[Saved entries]
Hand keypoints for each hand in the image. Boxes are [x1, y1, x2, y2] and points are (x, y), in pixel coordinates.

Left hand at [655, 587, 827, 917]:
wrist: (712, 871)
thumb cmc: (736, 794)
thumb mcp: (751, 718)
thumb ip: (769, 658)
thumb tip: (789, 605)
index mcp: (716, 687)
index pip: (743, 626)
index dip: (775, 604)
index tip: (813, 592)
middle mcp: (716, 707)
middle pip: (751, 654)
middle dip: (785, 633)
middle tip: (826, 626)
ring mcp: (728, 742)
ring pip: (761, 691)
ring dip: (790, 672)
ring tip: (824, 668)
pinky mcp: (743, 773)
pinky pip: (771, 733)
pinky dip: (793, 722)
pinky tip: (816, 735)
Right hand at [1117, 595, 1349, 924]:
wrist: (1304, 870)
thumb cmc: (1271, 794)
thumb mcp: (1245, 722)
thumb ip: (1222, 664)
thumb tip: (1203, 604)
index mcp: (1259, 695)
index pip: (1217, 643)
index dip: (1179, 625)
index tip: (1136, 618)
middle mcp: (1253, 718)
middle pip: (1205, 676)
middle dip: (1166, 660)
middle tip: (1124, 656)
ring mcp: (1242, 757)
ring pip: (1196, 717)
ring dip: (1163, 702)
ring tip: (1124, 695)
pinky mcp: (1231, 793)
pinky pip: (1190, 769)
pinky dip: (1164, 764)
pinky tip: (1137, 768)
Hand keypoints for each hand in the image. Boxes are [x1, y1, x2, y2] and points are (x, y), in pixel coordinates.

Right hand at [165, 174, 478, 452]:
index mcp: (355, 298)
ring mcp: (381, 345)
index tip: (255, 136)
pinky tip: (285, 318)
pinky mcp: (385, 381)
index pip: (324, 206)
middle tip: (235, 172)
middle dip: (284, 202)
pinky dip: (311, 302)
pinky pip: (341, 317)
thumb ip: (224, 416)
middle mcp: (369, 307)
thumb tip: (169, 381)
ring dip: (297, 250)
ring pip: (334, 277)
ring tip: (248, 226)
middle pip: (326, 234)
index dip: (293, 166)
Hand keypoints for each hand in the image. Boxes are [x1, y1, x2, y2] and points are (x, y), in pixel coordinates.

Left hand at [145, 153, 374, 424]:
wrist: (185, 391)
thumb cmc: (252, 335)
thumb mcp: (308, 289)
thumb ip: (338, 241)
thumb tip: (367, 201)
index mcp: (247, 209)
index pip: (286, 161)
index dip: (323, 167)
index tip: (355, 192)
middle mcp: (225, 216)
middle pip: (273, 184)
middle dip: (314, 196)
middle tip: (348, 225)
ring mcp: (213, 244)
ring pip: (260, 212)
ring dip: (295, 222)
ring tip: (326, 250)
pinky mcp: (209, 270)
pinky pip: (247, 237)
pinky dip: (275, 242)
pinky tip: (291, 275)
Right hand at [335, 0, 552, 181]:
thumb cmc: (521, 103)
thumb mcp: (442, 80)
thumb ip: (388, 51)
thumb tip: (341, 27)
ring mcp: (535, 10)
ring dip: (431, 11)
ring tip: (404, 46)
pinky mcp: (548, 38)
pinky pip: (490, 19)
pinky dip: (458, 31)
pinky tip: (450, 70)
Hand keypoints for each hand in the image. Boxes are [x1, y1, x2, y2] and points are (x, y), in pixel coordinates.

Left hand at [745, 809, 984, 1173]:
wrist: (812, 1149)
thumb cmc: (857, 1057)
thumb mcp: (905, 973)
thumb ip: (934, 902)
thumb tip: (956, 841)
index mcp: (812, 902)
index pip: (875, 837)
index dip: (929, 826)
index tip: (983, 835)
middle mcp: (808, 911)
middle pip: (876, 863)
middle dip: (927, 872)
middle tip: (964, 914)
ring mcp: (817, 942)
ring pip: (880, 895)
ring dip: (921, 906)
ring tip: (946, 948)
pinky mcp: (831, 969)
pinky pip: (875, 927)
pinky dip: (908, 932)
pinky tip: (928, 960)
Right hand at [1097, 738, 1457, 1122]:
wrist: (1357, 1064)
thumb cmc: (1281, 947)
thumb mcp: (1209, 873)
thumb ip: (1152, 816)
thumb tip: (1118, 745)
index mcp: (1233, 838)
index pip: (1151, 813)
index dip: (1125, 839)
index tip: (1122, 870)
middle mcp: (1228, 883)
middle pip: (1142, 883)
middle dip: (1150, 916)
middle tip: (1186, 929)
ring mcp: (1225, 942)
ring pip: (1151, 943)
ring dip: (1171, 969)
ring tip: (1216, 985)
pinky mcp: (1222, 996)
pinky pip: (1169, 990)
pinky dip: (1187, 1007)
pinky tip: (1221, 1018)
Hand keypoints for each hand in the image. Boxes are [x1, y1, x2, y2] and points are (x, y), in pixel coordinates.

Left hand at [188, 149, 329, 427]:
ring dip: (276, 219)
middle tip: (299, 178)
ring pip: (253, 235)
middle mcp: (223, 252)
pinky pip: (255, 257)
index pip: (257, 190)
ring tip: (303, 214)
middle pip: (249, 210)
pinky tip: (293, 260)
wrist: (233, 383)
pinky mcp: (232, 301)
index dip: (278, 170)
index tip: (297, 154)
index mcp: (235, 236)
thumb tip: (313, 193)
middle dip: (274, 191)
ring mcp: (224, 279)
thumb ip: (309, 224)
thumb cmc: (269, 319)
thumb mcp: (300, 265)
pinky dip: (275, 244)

Your task — Take the entries above and transcribe them exactly.

Exercise answer —
Hand keypoints for each hand in the image. Boxes are [x1, y1, x2, y2] and points are (x, y), in pixel coordinates.

Left hand at [655, 587, 827, 917]:
wrist: (712, 871)
thumb cmc: (736, 794)
thumb mcp: (751, 718)
thumb ip: (769, 658)
thumb tip: (789, 605)
index mcp: (716, 687)
index pip: (743, 626)
index dip: (775, 604)
index tip: (813, 592)
middle mcp: (716, 707)
middle pip: (751, 654)
middle dip: (785, 633)
middle tip: (826, 626)
ring mcp: (728, 742)
ring pip: (761, 691)
ring dip: (790, 672)
ring tip: (824, 668)
pinky mcp: (743, 773)
pinky pip: (771, 733)
pinky dip: (793, 722)
pinky tip: (816, 735)
Right hand at [1117, 595, 1349, 924]:
wrist: (1304, 870)
thumb cmc: (1271, 794)
thumb mcp: (1245, 722)
thumb ip: (1222, 664)
thumb tip: (1203, 604)
index mcp: (1259, 695)
index pip: (1217, 643)
index dip: (1179, 625)
index tip: (1136, 618)
middle mcp: (1253, 718)
middle pip: (1205, 676)
middle dip: (1166, 660)
middle tip: (1124, 656)
ring mcp: (1242, 757)
ring pip: (1196, 717)
ring dip: (1163, 702)
ring tip: (1124, 695)
pinky mcp: (1231, 793)
pinky pip: (1190, 769)
pinky dip: (1164, 764)
pinky tip: (1137, 768)
Hand keypoints for each hand in the image. Boxes are [x1, y1, x2, y2] and points are (x, y), in pixel coordinates.

Right hand at [165, 174, 478, 452]:
index mcp: (355, 298)
ring mcp: (381, 345)
index tip: (255, 136)
pinky tip: (285, 318)
pinky mcp: (385, 381)
index pip: (324, 206)
middle tip: (235, 172)
middle dip: (284, 202)
pinky dip: (311, 302)
pinky pip: (341, 317)
thumb ip: (224, 416)
middle mcp: (369, 307)
thumb tip: (169, 381)
ring dip: (297, 250)
ring pip: (334, 277)
ring tip: (248, 226)
middle pip: (326, 234)
index dip: (293, 166)
Hand keypoints for each hand in the image. Boxes are [x1, y1, x2, y2] and points are (x, y), in pixel coordinates.

Left hand at [145, 153, 374, 424]:
wrist: (185, 391)
thumb cmc: (252, 335)
thumb mcp: (308, 289)
thumb ip: (338, 241)
thumb tip: (367, 201)
index mcp: (247, 209)
index pip: (286, 161)
index dip: (323, 167)
index tip: (355, 192)
middle mcp: (225, 216)
middle pip: (273, 184)
middle dip: (314, 196)
middle tip: (348, 225)
ring mcp: (213, 244)
ring pip: (260, 212)
ring dip: (295, 222)
ring tip: (326, 250)
pinky mcp: (209, 270)
pinky pip: (247, 237)
pinky dip: (275, 242)
pinky tip: (291, 275)
Right hand at [335, 0, 552, 181]:
thumb cmc: (521, 103)
thumb mcp: (442, 80)
thumb ip: (388, 51)
thumb tip: (341, 27)
ring mcp: (535, 10)
ring dip: (431, 11)
ring tip: (404, 46)
pinky mcp: (548, 38)
pinky pip: (490, 19)
pinky dip: (458, 31)
pinky tip: (450, 70)
Hand keypoints for each hand in the image. Boxes are [x1, y1, x2, y2] and points are (x, y), in pixel coordinates.

Left hand at [745, 809, 984, 1173]:
wrist: (812, 1149)
thumb cmc: (857, 1057)
thumb mcp: (905, 973)
thumb ip: (934, 902)
thumb tip: (956, 841)
index mcp: (812, 902)
index pip: (875, 837)
index dip: (929, 826)
index tip: (983, 835)
middle mcp: (808, 911)
middle pip: (876, 863)
middle dip: (927, 872)
middle tip: (964, 914)
ring mcp: (817, 942)
ring pip: (880, 895)
ring dip: (921, 906)
ring tip: (946, 948)
pinky mcp: (831, 969)
pinky pip: (875, 927)
pinky dip: (908, 932)
pinky tip: (928, 960)
Right hand at [1097, 738, 1457, 1122]:
wrist: (1357, 1064)
thumb cmc: (1281, 947)
thumb mcp: (1209, 873)
thumb ip: (1152, 816)
thumb tip: (1118, 745)
index mcp: (1233, 838)
index pip: (1151, 813)
index dip: (1125, 839)
index tip: (1122, 870)
middle mcp: (1228, 883)
middle pip: (1142, 883)
middle dip: (1150, 916)
middle tip: (1186, 929)
ring mcp: (1225, 942)
ring pip: (1151, 943)
ring dip: (1171, 969)
ring tip: (1216, 985)
pinky mcp: (1222, 996)
pinky pip: (1169, 990)
pinky dip: (1187, 1007)
pinky tip: (1221, 1018)
Hand keypoints for each hand in the image. Boxes are [x1, y1, x2, y2] and points are (x, y), in pixel coordinates.

Left hand at [188, 149, 329, 427]:
ring dip: (276, 219)
middle tip: (299, 178)
ring pip: (253, 235)
middle mcp: (223, 252)
pinky pip: (255, 257)
index pip: (257, 190)
ring tip: (303, 214)
middle pip: (249, 210)
pinky tip: (293, 260)
wrist: (233, 383)
pinky mcp: (232, 301)
index dip: (278, 170)
index tip: (297, 154)
index mcp: (235, 236)
thumb tip: (313, 193)
middle dip: (274, 191)
ring mcp: (224, 279)
thumb ip: (309, 224)
thumb cmc: (269, 319)
thumb mcp: (300, 265)
pinky dip: (275, 244)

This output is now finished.